Given task 1:
Rewrite the kernel mailing list message starting at "On Wed, Apr" and ending at "Documentation/core-api/pin_user_pages.rst for details.", changing "content" to "data".
Given task 2:
From the listing, copy word for word every line starting at the one that contains "table_cell Tripadvisor [148, 1434, 619, 1634]" and ending at the one that contains "table_header Concurrents Directs", with both of those lines included.

Excerpt to read:
--- start ---
All of lore.kernel.org
 help / color / mirror / Atom feed
From: Peter Zijlstra <peterz@infradead.org>
To: Dave Hansen <dave.hansen@intel.com>
Cc: Claudio Imbrenda <imbrenda@linux.ibm.com>,
	linux-next@vger.kernel.org, akpm@linux-foundation.org,
	jack@suse.cz, kirill@shutemov.name, "Edgecombe,
	Rick P" <rick.p.edgecombe@intel.com>,
	Sean Christopherson <sean.j.christopherson@intel.com>,
	borntraeger@de.ibm.com, david@redhat.com, aarcange@redhat.com,
	linux-mm@kvack.org, frankja@linux.ibm.com, sfr@canb.auug.org.au,
	jhubbard@nvidia.com, linux-kernel@vger.kernel.org,
	linux-s390@vger.kernel.org, Will Deacon <will@kernel.org>,
	"Williams, Dan J" <dan.j.williams@intel.com>
Subject: Re: [PATCH v4 2/2] mm/gup/writeback: add callbacks for inaccessible pages
Date: Thu, 16 Apr 2020 00:17:54 +0200	[thread overview]
Message-ID: <20200415221754.GM2483@worktop.programming.kicks-ass.net> (raw)
In-Reply-To: <3ae46945-0c7b-03cd-700a-a6fe8003c6ab@intel.com>

On Wed, Apr 15, 2020 at 02:52:31PM -0700, Dave Hansen wrote:
> On 3/6/20 5:25 AM, Claudio Imbrenda wrote:
> > +	/*
> > +	 * We need to make the page accessible if and only if we are going
> > +	 * to access its content (the FOLL_PIN case).  Please see
> > +	 * Documentation/core-api/pin_user_pages.rst for details.
--- end ---
Dataset extract:
--- start ---
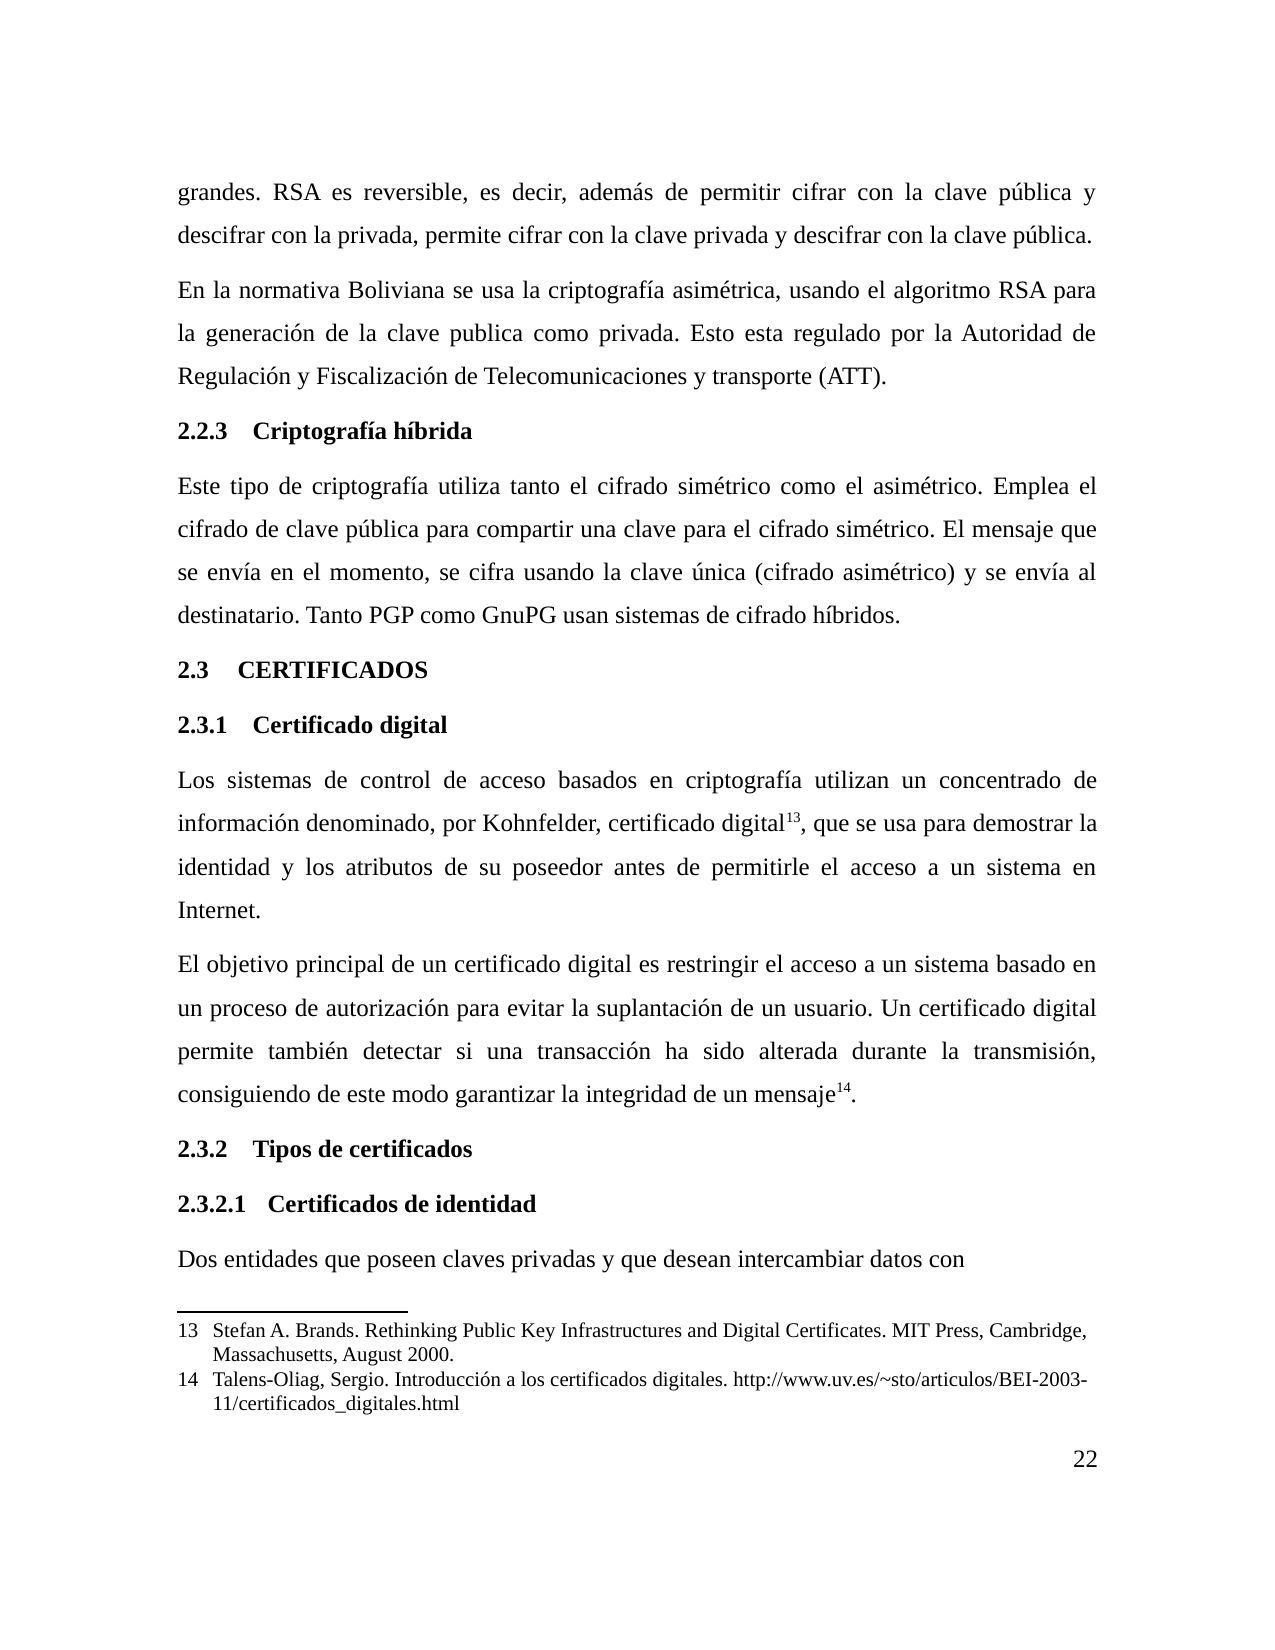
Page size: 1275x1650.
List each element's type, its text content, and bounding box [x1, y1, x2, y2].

subtitle Certificados de identidad [177, 1189, 1098, 1217]
text En la normativa Boliviana se usa la criptografía asimétrica, usando el algoritmo RSA para la generación de la clave publica como privada. Esto esta regulado por la Autoridad de Regulación y Fiscalización de Telecomunicaciones y transporte (ATT). [177, 275, 1098, 390]
subtitle Criptografía híbrida [177, 416, 1098, 445]
text grandes. RSA es reversible, es decir, además de permitir cifrar con la clave pública y descifrar con la privada, permite cifrar con la clave privada y descifrar con la clave pública. [177, 177, 1098, 249]
subtitle CERTIFICADOS [177, 656, 1098, 684]
text Talens-Oliag, Sergio. Introducción a los certificados digitales. http://www.uv.es/~sto/articulos/BEI-2003-11/certificados_digitales.html [177, 1366, 1098, 1414]
text Los sistemas de control de acceso basados en criptografía utilizan un concentrado de información denominado, por Kohnfelder, certificado digital, que se usa para demostrar la identidad y los atributos de su poseedor antes de permitirle el acceso a un sistema en Internet. [177, 765, 1098, 923]
text El objetivo principal de un certificado digital es restringir el acceso a un sistema basado en un proceso de autorización para evitar la suplantación de un usuario. Un certificado digital permite también detectar si una transacción ha sido alterada durante la transmisión, consiguiendo de este modo garantizar la integridad de un mensaje. [177, 949, 1098, 1108]
text Stefan A. Brands. Rethinking Public Key Infrastructures and Digital Certificates. MIT Press, Cambridge, Massachusetts, August 2000. [177, 1318, 1098, 1366]
subtitle Tipos de certificados [177, 1134, 1098, 1163]
text Dos entidades que poseen claves privadas y que desean intercambiar datos con [177, 1244, 1098, 1272]
subtitle Certificado digital [177, 710, 1098, 739]
text Este tipo de criptografía utiliza tanto el cifrado simétrico como el asimétrico. Emplea el cifrado de clave pública para compartir una clave para el cifrado simétrico. El mensaje que se envía en el momento, se cifra usando la clave única (cifrado asimétrico) y se envía al destinatario. Tanto PGP como GnuPG usan sistemas de cifrado híbridos. [177, 471, 1098, 629]
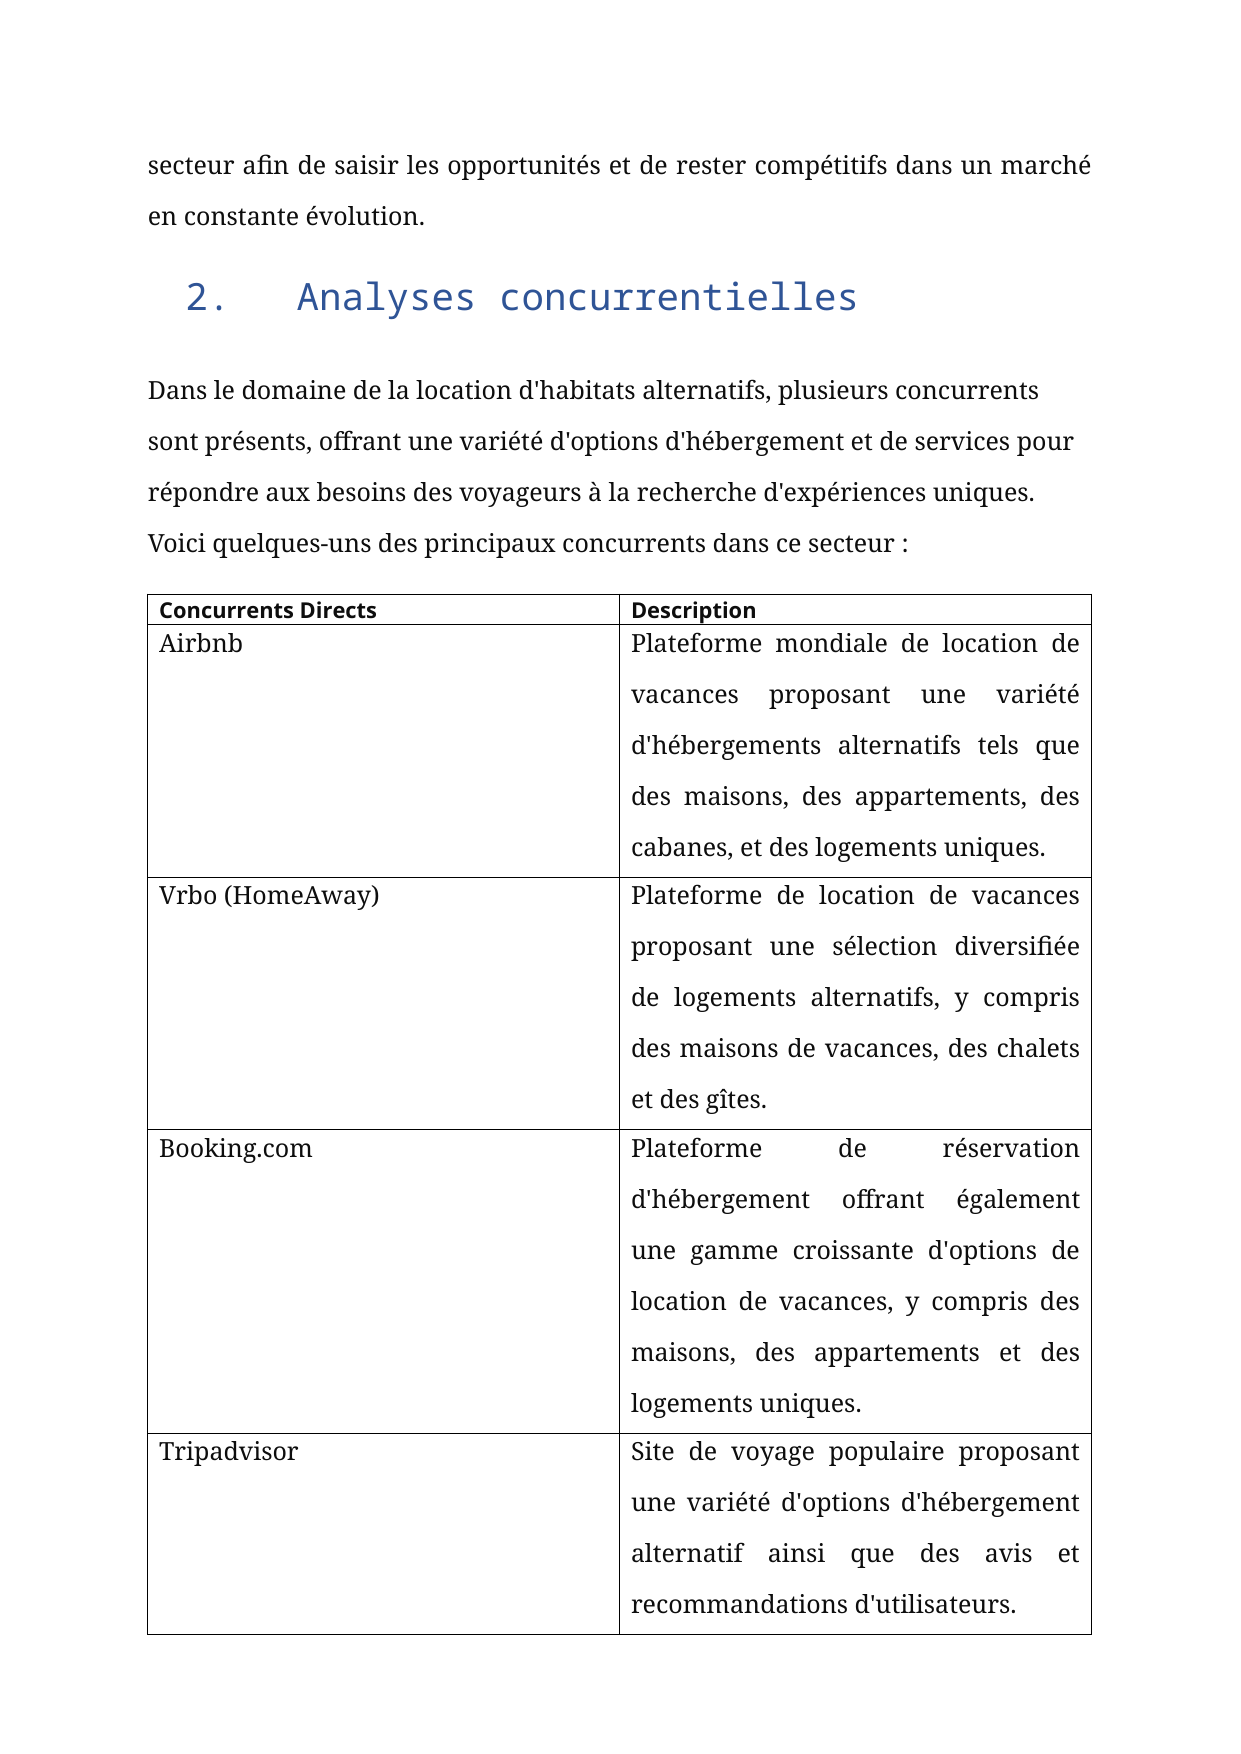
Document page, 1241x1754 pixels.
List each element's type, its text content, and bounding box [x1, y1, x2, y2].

table_cell Tripadvisor [148, 1434, 619, 1634]
table_header Description [620, 595, 1091, 624]
table_cell Vrbo (HomeAway) [148, 878, 619, 1129]
table_cell Plateforme de location de vacances proposant une sélection diversifiée de logements alternatifs, y compris des maisons de vacances, des chalets et des gîtes. [620, 878, 1091, 1129]
table_cell Plateforme mondiale de location de vacances proposant une variété d'hébergements alternatifs tels que des maisons, des appartements, des cabanes, et des logements uniques. [620, 625, 1091, 877]
table_cell Site de voyage populaire proposant une variété d'options d'hébergement alternatif ainsi que des avis et recommandations d'utilisateurs. [620, 1434, 1091, 1634]
table_cell Airbnb [148, 625, 619, 877]
list Analyses concurrentielles [185, 271, 1093, 322]
table_cell Booking.com [148, 1130, 619, 1433]
table_cell Plateforme de réservation d'hébergement offrant également une gamme croissante d'options de location de vacances, y compris des maisons, des appartements et des logements uniques. [620, 1130, 1091, 1433]
text Dans le domaine de la location d'habitats alternatifs, plusieurs concurrents sont présents, offrant une variété d'options d'hébergement et de services pour répondre aux besoins des voyageurs à la recherche d'expériences uniques. Voici quelques-uns des principaux concurrents dans ce secteur : [148, 373, 1093, 560]
table_header Concurrents Directs [148, 595, 619, 624]
text secteur afin de saisir les opportunités et de rester compétitifs dans un marché en constante évolution. [148, 148, 1093, 233]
--- end ---
Correct answer 1:
On Wed, Apr 15, 2020 at 02:52:31PM -0700, Dave Hansen wrote:
> On 3/6/20 5:25 AM, Claudio Imbrenda wrote:
> > +	/*
> > +	 * We need to make the page accessible if and only if we are going
> > +	 * to access its data (the FOLL_PIN case).  Please see
> > +	 * Documentation/core-api/pin_user_pages.rst for details.

Correct answer 2:
table_cell Tripadvisor [148, 1434, 619, 1634]
table_header Description [620, 595, 1091, 624]
table_cell Vrbo (HomeAway) [148, 878, 619, 1129]
table_cell Plateforme de location de vacances proposant une sélection diversifiée de logements alternatifs, y compris des maisons de vacances, des chalets et des gîtes. [620, 878, 1091, 1129]
table_cell Plateforme mondiale de location de vacances proposant une variété d'hébergements alternatifs tels que des maisons, des appartements, des cabanes, et des logements uniques. [620, 625, 1091, 877]
table_cell Site de voyage populaire proposant une variété d'options d'hébergement alternatif ainsi que des avis et recommandations d'utilisateurs. [620, 1434, 1091, 1634]
table_cell Airbnb [148, 625, 619, 877]
list Analyses concurrentielles [185, 271, 1093, 322]
table_cell Booking.com [148, 1130, 619, 1433]
table_cell Plateforme de réservation d'hébergement offrant également une gamme croissante d'options de location de vacances, y compris des maisons, des appartements et des logements uniques. [620, 1130, 1091, 1433]
text Dans le domaine de la location d'habitats alternatifs, plusieurs concurrents sont présents, offrant une variété d'options d'hébergement et de services pour répondre aux besoins des voyageurs à la recherche d'expériences uniques. Voici quelques-uns des principaux concurrents dans ce secteur : [148, 373, 1093, 560]
table_header Concurrents Directs [148, 595, 619, 624]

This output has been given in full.